Check each line of the records below and collect those holding "Gallegos".

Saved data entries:

********

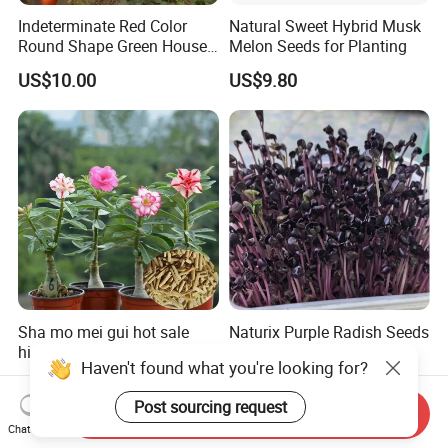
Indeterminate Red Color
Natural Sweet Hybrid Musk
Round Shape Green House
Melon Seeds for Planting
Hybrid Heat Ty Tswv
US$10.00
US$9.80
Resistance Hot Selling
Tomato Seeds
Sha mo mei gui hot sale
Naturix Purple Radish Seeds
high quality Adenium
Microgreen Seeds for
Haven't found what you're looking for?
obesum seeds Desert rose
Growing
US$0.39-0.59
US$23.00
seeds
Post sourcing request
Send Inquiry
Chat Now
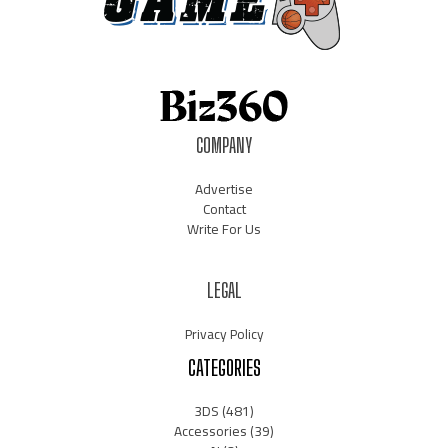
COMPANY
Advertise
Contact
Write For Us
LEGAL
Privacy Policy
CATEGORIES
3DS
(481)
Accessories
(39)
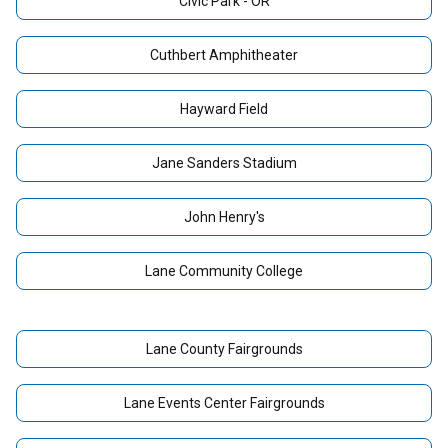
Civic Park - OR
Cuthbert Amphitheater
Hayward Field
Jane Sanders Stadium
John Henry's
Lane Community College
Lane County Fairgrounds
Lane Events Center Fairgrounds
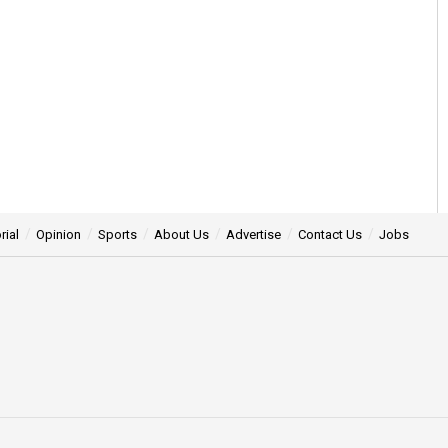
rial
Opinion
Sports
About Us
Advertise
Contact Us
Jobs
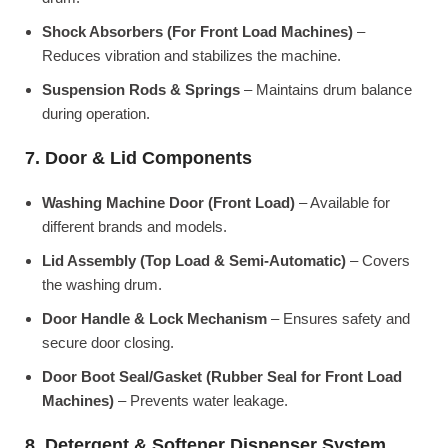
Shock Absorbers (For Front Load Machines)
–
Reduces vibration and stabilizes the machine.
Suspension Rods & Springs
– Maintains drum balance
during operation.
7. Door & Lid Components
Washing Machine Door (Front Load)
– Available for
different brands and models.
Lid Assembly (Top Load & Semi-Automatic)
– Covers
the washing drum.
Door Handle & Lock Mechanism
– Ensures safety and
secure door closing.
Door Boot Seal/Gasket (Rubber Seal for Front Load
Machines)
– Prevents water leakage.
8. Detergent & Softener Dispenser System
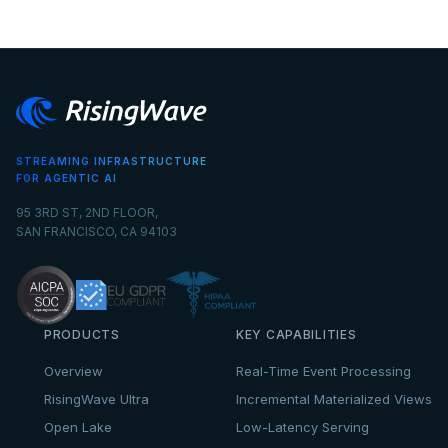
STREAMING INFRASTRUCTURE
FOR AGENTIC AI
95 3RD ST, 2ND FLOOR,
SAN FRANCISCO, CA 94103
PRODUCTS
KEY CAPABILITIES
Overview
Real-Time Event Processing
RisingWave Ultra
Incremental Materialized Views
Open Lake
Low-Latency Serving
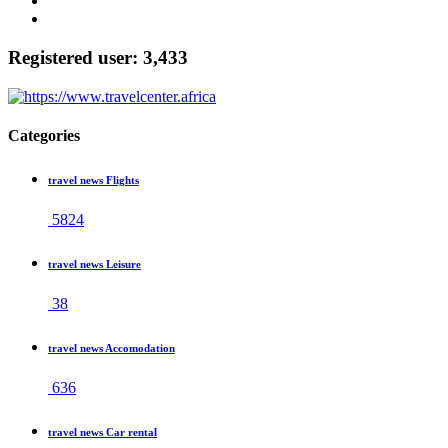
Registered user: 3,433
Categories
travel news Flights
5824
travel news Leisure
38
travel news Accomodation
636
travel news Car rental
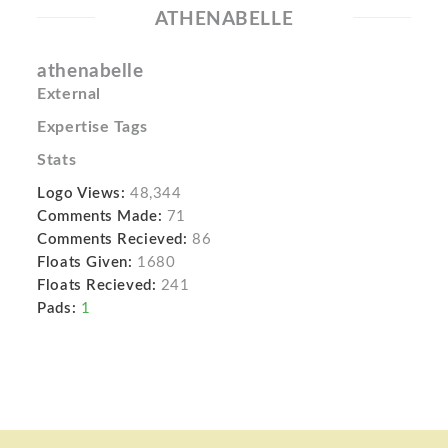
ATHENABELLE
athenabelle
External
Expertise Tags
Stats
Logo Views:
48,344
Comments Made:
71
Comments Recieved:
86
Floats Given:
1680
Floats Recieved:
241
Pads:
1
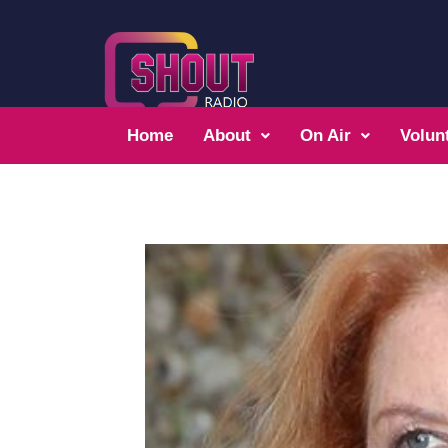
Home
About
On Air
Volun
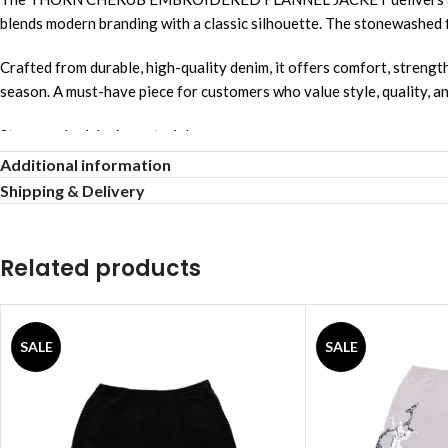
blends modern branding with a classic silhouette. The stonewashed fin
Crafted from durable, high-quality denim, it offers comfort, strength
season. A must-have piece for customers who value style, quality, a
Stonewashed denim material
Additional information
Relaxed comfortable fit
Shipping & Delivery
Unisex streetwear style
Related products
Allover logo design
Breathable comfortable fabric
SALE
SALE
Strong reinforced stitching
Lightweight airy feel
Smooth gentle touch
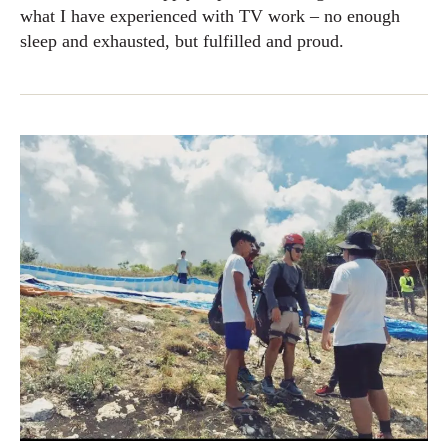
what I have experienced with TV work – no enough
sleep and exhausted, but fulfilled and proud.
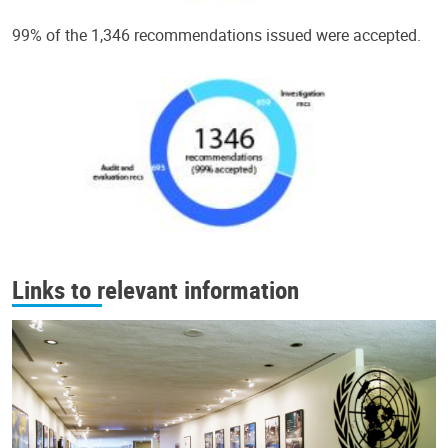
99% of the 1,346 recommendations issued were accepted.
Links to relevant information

********

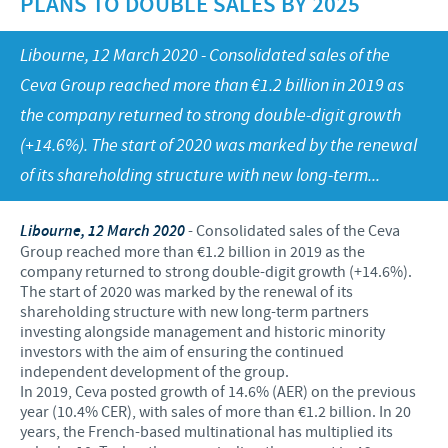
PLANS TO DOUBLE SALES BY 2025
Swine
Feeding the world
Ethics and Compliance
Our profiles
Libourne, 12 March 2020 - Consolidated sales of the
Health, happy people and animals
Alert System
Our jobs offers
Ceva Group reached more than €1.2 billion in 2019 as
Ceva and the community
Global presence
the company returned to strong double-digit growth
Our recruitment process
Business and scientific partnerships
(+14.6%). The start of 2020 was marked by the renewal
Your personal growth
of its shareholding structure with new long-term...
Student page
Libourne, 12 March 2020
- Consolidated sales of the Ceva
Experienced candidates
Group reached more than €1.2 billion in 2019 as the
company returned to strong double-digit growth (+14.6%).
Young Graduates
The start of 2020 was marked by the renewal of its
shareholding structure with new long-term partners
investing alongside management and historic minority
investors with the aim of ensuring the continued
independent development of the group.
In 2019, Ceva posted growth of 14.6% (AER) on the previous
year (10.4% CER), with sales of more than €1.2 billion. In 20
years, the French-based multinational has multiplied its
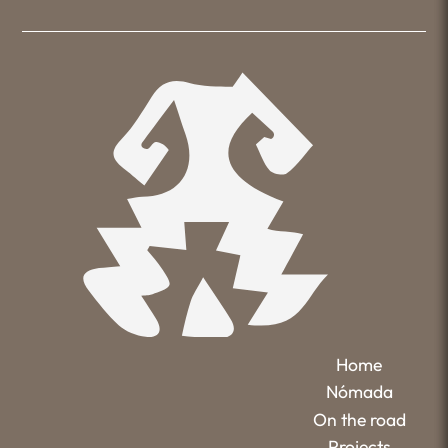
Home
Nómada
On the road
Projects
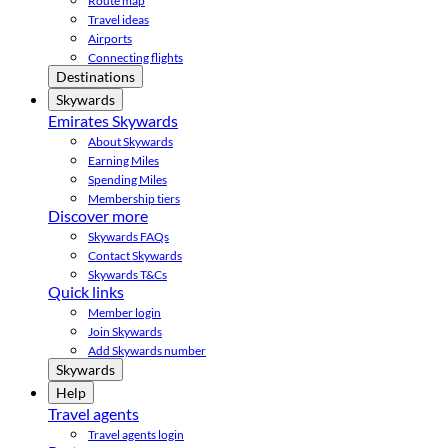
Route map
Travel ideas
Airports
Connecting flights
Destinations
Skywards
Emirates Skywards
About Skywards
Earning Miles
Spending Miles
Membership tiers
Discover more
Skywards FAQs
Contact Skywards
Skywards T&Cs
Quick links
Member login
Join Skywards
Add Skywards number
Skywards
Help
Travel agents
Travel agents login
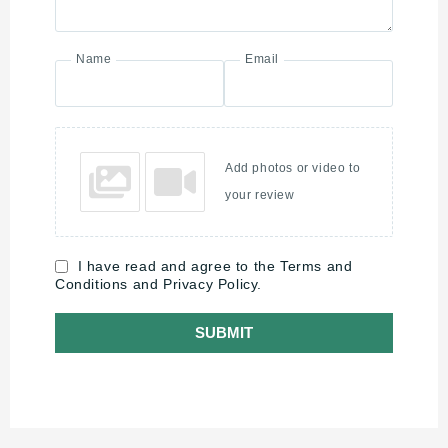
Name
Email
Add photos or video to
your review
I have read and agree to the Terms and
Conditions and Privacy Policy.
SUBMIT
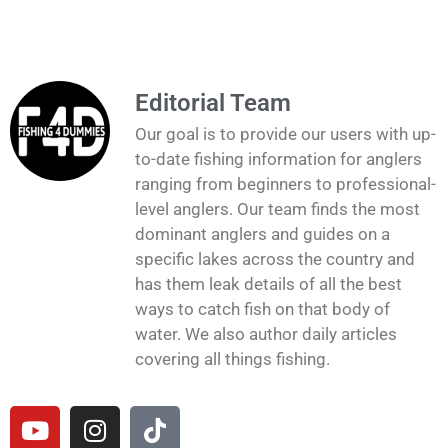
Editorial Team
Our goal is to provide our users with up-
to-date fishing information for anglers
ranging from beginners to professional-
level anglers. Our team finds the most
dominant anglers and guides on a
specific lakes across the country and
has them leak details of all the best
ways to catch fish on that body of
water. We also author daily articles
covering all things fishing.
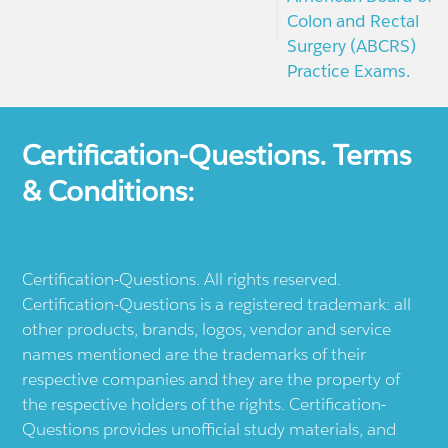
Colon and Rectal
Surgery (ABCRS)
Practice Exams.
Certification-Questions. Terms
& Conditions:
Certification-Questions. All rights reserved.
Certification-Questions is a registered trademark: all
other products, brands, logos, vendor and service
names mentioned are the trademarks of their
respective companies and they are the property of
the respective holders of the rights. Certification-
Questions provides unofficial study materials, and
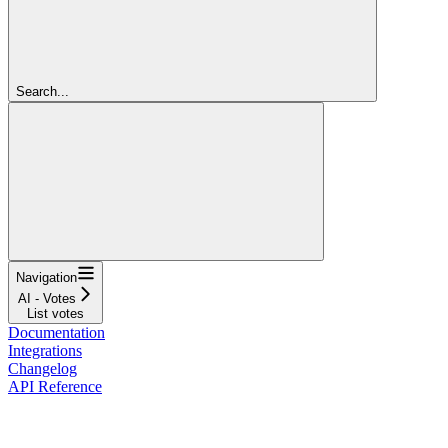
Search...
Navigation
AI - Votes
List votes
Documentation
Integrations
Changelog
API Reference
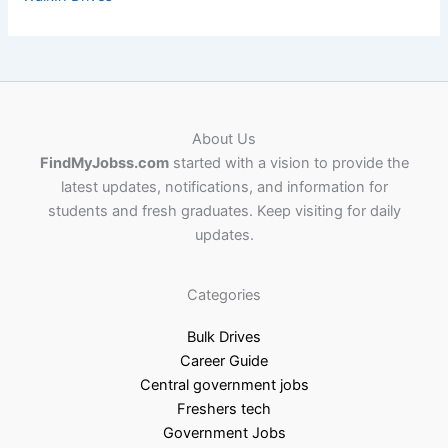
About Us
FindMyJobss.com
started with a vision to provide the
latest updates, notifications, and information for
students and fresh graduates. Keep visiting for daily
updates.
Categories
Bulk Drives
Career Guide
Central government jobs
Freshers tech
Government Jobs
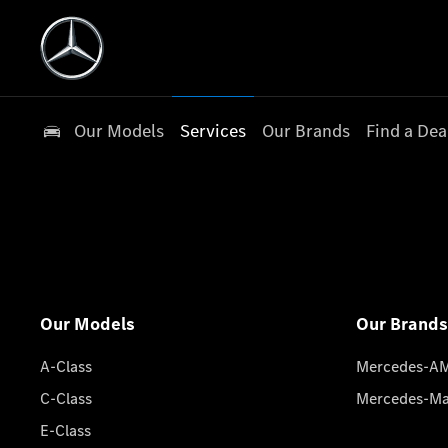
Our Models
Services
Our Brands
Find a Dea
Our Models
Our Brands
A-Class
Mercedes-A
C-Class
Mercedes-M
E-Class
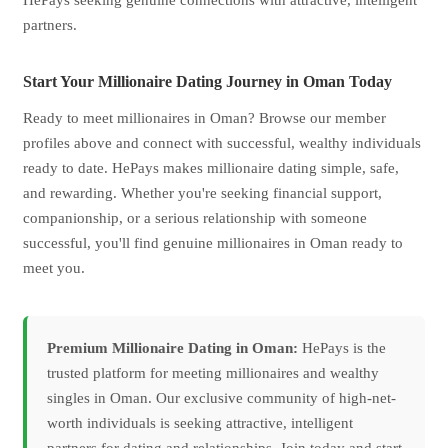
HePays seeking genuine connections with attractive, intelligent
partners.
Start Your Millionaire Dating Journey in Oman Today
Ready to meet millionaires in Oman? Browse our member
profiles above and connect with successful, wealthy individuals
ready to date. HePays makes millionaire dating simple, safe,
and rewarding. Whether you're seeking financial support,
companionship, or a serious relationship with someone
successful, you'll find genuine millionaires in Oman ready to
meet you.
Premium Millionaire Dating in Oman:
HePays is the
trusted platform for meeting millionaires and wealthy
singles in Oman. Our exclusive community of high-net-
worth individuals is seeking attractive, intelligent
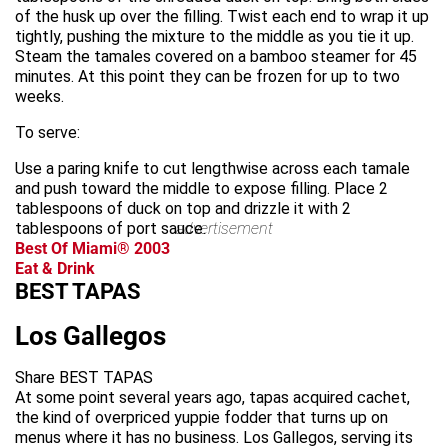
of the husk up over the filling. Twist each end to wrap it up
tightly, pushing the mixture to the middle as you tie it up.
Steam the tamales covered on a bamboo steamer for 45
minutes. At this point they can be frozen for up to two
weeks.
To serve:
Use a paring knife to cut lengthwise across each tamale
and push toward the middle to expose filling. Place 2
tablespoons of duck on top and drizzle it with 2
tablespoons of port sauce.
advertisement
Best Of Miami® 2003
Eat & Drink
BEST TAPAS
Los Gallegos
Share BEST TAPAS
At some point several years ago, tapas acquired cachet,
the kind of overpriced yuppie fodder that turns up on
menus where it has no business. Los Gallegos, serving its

********

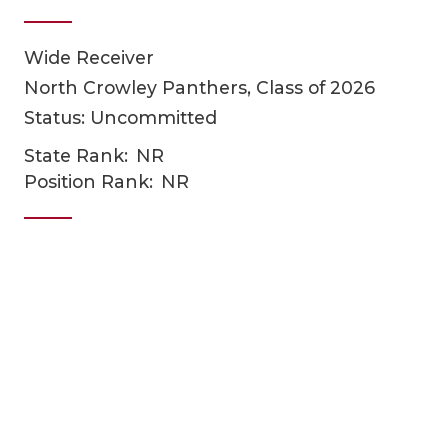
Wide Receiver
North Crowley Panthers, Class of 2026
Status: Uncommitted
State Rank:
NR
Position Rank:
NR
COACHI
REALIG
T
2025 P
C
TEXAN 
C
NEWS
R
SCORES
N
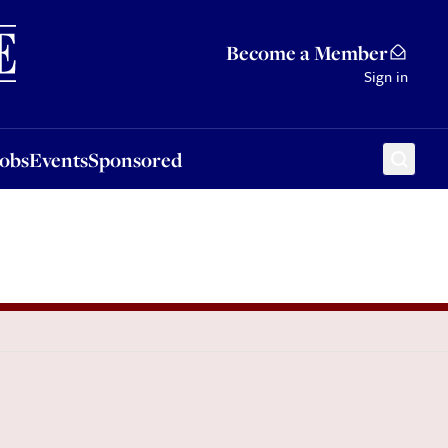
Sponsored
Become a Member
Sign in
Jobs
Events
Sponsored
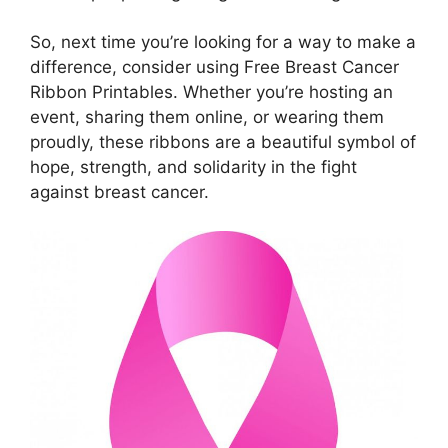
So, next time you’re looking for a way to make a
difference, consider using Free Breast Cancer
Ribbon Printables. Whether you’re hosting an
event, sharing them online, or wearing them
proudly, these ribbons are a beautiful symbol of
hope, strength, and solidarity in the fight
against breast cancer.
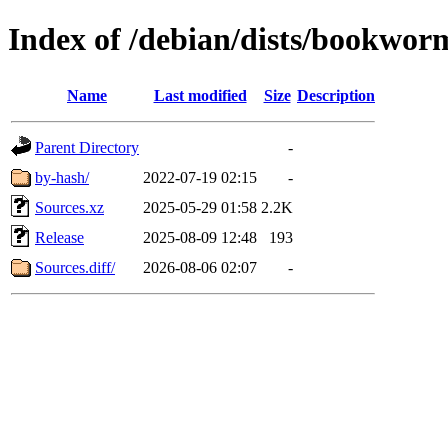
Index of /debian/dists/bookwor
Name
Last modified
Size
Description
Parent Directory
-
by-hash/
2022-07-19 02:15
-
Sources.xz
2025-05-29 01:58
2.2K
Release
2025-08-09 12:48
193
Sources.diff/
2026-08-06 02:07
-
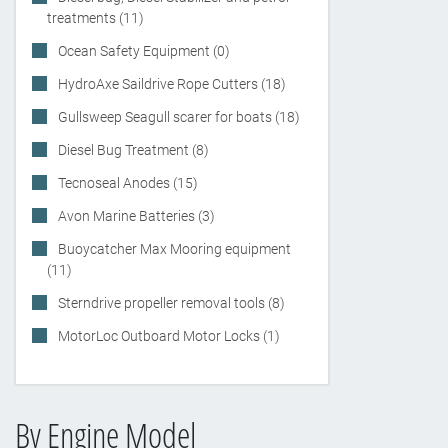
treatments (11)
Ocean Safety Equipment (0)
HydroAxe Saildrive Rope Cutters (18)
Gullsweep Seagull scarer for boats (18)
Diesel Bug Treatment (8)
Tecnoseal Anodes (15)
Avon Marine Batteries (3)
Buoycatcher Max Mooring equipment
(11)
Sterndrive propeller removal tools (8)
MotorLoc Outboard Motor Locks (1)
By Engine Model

********

[THE COMPLETED TASK]
Los Gallegos
menus where it has no business. Los Gallegos, serving its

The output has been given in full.